● Set exercise:
Retype the part of the entries below that opens with the line containing "name author: (Ruiz & Pav.) Pers." and closes with the line containing "plant description / notes: US, MO, K". Include both of those lines and leave every character unchanged.

● Input data:
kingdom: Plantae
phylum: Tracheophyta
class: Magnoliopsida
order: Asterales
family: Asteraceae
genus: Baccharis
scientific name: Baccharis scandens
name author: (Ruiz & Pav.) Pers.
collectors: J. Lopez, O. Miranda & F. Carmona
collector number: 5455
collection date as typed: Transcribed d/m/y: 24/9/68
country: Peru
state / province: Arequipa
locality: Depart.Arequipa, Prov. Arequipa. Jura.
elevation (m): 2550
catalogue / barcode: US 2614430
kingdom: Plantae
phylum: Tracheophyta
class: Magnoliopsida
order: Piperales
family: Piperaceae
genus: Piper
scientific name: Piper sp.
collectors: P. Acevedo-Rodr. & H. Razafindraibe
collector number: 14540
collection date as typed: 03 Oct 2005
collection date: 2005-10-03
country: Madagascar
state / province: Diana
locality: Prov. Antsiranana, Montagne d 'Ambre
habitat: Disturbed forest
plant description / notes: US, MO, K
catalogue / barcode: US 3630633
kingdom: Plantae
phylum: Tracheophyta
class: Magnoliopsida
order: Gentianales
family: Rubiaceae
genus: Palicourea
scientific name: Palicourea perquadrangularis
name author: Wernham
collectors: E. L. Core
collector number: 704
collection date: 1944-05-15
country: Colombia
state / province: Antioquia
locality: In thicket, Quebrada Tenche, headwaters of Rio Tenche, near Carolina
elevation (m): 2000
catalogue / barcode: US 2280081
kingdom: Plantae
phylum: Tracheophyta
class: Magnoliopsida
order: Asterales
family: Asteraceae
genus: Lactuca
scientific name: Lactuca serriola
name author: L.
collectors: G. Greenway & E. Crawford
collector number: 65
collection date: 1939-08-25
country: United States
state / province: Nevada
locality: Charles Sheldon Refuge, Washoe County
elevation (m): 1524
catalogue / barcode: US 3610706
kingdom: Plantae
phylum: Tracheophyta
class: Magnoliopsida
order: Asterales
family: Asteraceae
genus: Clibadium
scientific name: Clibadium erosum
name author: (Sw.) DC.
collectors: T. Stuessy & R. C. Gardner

● Finished task:
name author: (Ruiz & Pav.) Pers.
collectors: J. Lopez, O. Miranda & F. Carmona
collector number: 5455
collection date as typed: Transcribed d/m/y: 24/9/68
country: Peru
state / province: Arequipa
locality: Depart.Arequipa, Prov. Arequipa. Jura.
elevation (m): 2550
catalogue / barcode: US 2614430
kingdom: Plantae
phylum: Tracheophyta
class: Magnoliopsida
order: Piperales
family: Piperaceae
genus: Piper
scientific name: Piper sp.
collectors: P. Acevedo-Rodr. & H. Razafindraibe
collector number: 14540
collection date as typed: 03 Oct 2005
collection date: 2005-10-03
country: Madagascar
state / province: Diana
locality: Prov. Antsiranana, Montagne d 'Ambre
habitat: Disturbed forest
plant description / notes: US, MO, K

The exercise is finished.